SET OF TASKS
- 1) Rewrite the passage of the news story about Bush's speech to the United Nations from "The United Nations must" to "assist terrorist groups.", putting "government" in place of "regime".
- 2) Write the next part of the news story about Bush's speech to the United Nations, starting after its last sentence.

EXCERPTED TEXT
───

Updated

The United Nations must set out to protect the world from the likes of Saddam Hussein, President Bush told the international body Thursday morning.

Bush cited Iraq as an example of a rogue regime that poses an immediate threat in its willingness to act against other nations or assist terrorist groups.

"In one place and one regime, we find all these dangers in their most lethal and aggressive forms, exactly the kind of aggressive threat the United Nations was born to confront," Bush told the General Assembly. "Saddam Hussein's regime is a grave and gathering danger. To suggest otherwise is to hope against the evidence. Saddam Hussein has made the case against himself."

After appeasing the U.N. by announcing that the U.S. would return to the United Nations Educational, Scientific and Cultural Organization, Bush told the international body that Iraq must comply with U.N. sanctions or be punished accordingly.

───

INPUT DATA
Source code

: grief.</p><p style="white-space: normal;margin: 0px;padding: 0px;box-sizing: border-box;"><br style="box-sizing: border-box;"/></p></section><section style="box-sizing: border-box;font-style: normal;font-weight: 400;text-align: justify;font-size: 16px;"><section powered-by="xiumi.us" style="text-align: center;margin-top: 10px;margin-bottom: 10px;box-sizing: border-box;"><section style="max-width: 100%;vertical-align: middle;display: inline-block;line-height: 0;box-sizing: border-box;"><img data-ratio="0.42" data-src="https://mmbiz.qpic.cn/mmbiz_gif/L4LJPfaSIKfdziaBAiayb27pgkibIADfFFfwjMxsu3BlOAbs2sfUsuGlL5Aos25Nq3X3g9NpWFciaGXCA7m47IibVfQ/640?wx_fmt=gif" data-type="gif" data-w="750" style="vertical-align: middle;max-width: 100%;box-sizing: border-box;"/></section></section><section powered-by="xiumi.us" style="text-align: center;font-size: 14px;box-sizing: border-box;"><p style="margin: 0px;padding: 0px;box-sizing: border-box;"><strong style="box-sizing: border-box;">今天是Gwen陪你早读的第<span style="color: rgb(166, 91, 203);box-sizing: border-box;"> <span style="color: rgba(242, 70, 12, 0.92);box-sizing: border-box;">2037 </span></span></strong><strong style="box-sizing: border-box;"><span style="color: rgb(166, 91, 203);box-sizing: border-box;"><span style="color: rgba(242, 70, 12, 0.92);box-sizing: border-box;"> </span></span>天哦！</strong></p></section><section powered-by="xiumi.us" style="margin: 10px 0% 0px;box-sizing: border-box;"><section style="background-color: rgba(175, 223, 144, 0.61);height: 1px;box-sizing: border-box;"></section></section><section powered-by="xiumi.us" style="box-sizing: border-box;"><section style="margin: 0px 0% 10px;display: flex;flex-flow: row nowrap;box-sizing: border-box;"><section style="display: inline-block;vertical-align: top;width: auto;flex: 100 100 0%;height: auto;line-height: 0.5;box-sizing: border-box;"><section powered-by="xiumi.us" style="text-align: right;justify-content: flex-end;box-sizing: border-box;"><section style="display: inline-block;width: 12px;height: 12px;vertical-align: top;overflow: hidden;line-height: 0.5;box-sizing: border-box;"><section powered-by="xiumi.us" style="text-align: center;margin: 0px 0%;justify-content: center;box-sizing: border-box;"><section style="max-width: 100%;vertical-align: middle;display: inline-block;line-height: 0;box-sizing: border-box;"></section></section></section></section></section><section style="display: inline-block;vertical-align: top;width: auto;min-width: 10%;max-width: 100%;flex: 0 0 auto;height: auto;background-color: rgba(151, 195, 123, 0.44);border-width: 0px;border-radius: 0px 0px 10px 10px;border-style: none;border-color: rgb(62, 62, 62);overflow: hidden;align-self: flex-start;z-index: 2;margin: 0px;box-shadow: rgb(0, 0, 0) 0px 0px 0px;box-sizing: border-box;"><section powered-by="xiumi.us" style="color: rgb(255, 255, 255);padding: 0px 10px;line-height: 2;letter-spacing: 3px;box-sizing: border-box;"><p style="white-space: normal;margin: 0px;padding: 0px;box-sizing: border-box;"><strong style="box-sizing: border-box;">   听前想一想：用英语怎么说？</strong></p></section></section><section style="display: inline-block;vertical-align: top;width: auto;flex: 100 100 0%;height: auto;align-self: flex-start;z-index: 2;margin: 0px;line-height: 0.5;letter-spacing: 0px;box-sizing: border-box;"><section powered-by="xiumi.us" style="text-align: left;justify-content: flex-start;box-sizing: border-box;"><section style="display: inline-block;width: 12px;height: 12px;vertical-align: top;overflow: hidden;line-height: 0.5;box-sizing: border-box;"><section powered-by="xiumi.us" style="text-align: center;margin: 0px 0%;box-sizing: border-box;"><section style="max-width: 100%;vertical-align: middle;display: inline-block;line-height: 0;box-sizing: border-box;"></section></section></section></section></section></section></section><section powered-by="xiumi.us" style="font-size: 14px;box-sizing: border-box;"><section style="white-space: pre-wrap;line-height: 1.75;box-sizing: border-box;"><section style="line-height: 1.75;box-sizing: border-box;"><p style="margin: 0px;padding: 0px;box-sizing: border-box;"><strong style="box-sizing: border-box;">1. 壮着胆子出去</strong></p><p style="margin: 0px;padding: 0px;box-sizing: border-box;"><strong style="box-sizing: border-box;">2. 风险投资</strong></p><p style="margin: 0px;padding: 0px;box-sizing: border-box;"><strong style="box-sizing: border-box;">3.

───

RESULTS OF THE EXERCISE
- 1)
The United Nations must set out to protect the world from the likes of Saddam Hussein, President Bush told the international body Thursday morning.

Bush cited Iraq as an example of a rogue government that poses an immediate threat in its willingness to act against other nations or assist terrorist groups.

- 2)
"We will work with the U.N. Security Council for the necessary resolutions, but the purposes of the United States should not be doubted. The Security Council resolutions will be enforced. The just demands of peace and security must be met or action will be unavoidable and a regime that has lost its legitimacy will also lose its power."

"Events can turn in one of two ways," Bush said.

Armed with a point-by-point list of Saddam Hussein's transgressions included in a White House paper entitled "A Decade of Defiance and Deception of the United Nations," the president detailed how Saddam has continued to develop weapons of mass destruction, engaged in egregious human-rights violations, participated in international terrorism, sought to evade economic sanctions and kept Kuwaiti property that should have been returned after the 1991 Gulf War.

Bush said Saddam has engaged in systematic human rights violations, including the "arbitrary arrest and imprisonment, summary execution and torture by beating and burning, electric shock, starvation, mutilation and rape" of tens of thousands of Iraqis.

"[Saddam] has fired ballistic missiles at Iran and Saudi Arabia, Bahrain and Israel. He has gassed many Iranians and 40 Kurdish villages."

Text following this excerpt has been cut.